* _EXERCISE DATA_:
+ + + + +
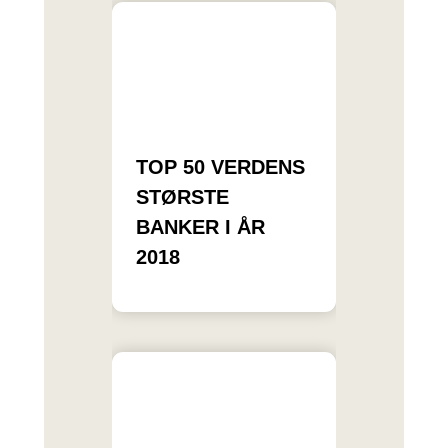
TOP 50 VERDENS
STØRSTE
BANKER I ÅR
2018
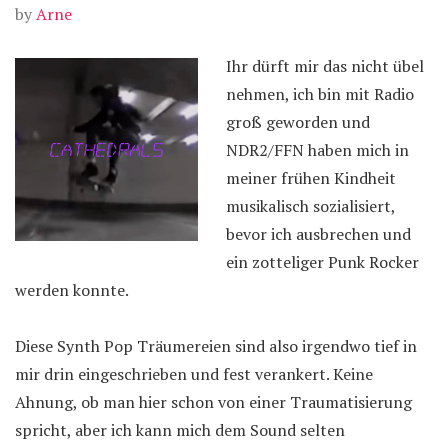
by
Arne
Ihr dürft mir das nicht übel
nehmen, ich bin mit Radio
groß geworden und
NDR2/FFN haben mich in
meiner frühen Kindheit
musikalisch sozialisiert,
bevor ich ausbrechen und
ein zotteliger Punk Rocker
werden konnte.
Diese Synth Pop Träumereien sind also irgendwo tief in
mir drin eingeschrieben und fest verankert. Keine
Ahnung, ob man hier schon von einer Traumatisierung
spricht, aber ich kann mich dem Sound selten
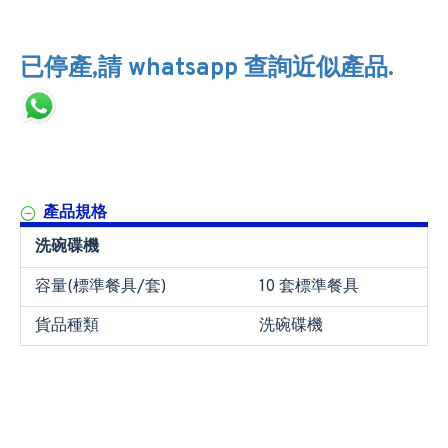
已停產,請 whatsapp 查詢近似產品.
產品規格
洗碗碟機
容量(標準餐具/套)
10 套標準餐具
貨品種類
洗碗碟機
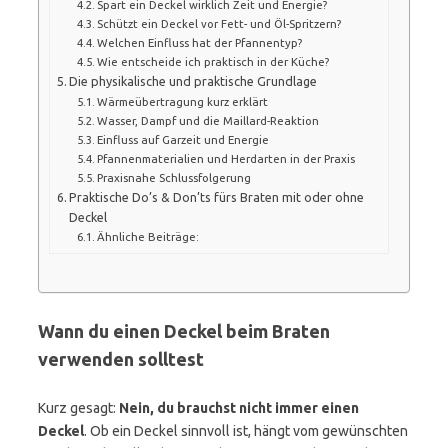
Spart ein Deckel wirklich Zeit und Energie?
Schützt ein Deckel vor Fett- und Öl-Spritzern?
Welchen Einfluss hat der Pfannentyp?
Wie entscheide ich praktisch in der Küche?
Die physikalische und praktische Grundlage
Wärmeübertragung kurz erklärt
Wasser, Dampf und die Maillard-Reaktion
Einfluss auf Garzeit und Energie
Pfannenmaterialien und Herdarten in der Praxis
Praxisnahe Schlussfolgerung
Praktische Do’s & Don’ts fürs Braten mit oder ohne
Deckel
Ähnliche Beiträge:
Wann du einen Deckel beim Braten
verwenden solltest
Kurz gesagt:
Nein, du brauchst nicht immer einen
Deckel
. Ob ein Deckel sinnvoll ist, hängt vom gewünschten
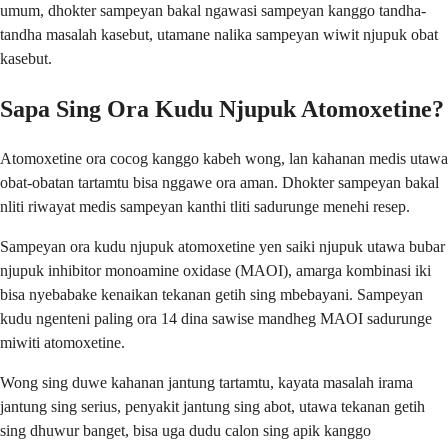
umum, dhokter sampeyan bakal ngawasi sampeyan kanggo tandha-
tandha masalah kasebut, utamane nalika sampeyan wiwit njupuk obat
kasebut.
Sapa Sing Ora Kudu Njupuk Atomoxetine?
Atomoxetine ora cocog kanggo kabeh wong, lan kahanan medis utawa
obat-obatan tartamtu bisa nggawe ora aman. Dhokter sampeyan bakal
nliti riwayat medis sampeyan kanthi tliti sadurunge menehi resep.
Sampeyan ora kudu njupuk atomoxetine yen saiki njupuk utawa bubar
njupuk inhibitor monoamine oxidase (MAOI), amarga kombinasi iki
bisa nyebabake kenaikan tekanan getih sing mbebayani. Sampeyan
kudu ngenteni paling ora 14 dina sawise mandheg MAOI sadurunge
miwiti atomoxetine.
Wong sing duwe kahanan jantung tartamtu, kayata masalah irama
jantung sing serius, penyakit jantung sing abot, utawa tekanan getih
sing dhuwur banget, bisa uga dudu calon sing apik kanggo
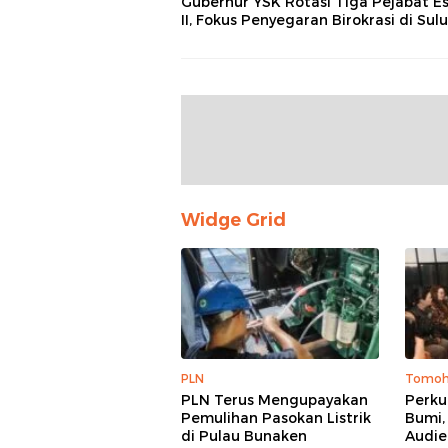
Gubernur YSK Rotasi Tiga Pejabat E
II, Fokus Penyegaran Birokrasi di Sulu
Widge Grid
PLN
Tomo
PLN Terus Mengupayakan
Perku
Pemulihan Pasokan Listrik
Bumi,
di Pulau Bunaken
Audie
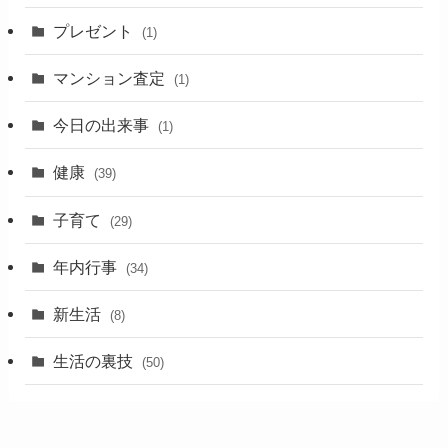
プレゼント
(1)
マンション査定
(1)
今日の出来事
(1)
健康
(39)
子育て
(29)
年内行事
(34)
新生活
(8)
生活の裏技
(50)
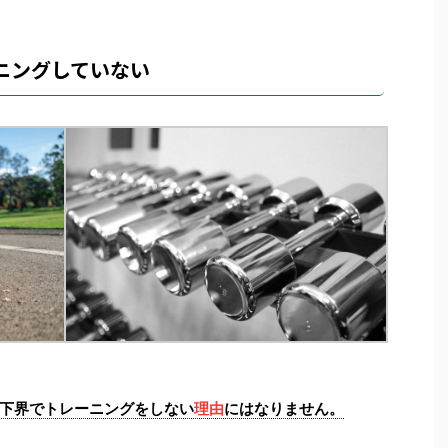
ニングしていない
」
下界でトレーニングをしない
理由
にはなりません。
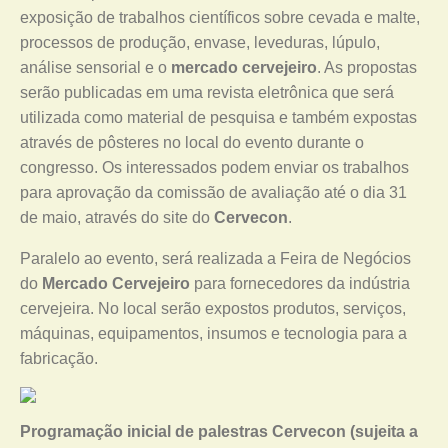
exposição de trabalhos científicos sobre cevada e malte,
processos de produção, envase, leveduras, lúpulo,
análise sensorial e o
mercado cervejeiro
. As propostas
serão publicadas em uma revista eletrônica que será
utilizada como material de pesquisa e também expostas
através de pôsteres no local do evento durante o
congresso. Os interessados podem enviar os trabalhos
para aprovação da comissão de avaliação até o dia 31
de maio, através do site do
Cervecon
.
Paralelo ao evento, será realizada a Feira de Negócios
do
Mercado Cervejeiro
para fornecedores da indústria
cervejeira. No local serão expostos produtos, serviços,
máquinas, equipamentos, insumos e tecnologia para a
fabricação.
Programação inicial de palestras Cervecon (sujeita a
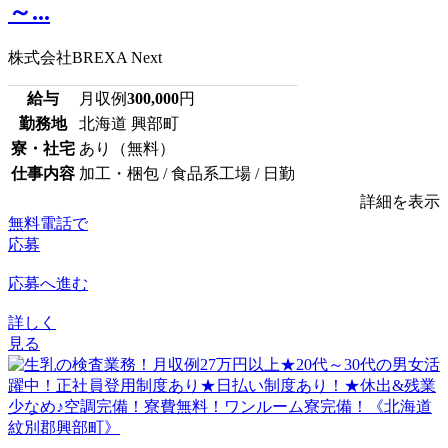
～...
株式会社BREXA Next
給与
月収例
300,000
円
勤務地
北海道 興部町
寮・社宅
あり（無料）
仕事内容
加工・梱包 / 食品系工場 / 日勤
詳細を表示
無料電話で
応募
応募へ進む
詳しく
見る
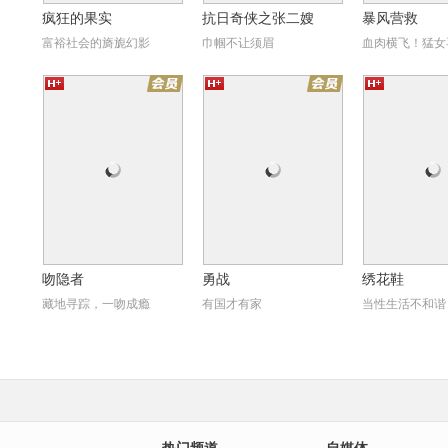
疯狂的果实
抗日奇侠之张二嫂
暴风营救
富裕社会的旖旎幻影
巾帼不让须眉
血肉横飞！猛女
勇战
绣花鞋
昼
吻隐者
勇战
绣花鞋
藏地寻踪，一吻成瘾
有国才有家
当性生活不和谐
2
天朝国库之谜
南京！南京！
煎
+ + + + +
* _TASK_:
Identify every line in the records above that contains the string "tandha", treating case as significant, and copy each such line in full.

* _WRITTEN RESPONSE_:
umum, dhokter sampeyan bakal ngawasi sampeyan kanggo tandha-
tandha masalah kasebut, utamane nalika sampeyan wiwit njupuk obat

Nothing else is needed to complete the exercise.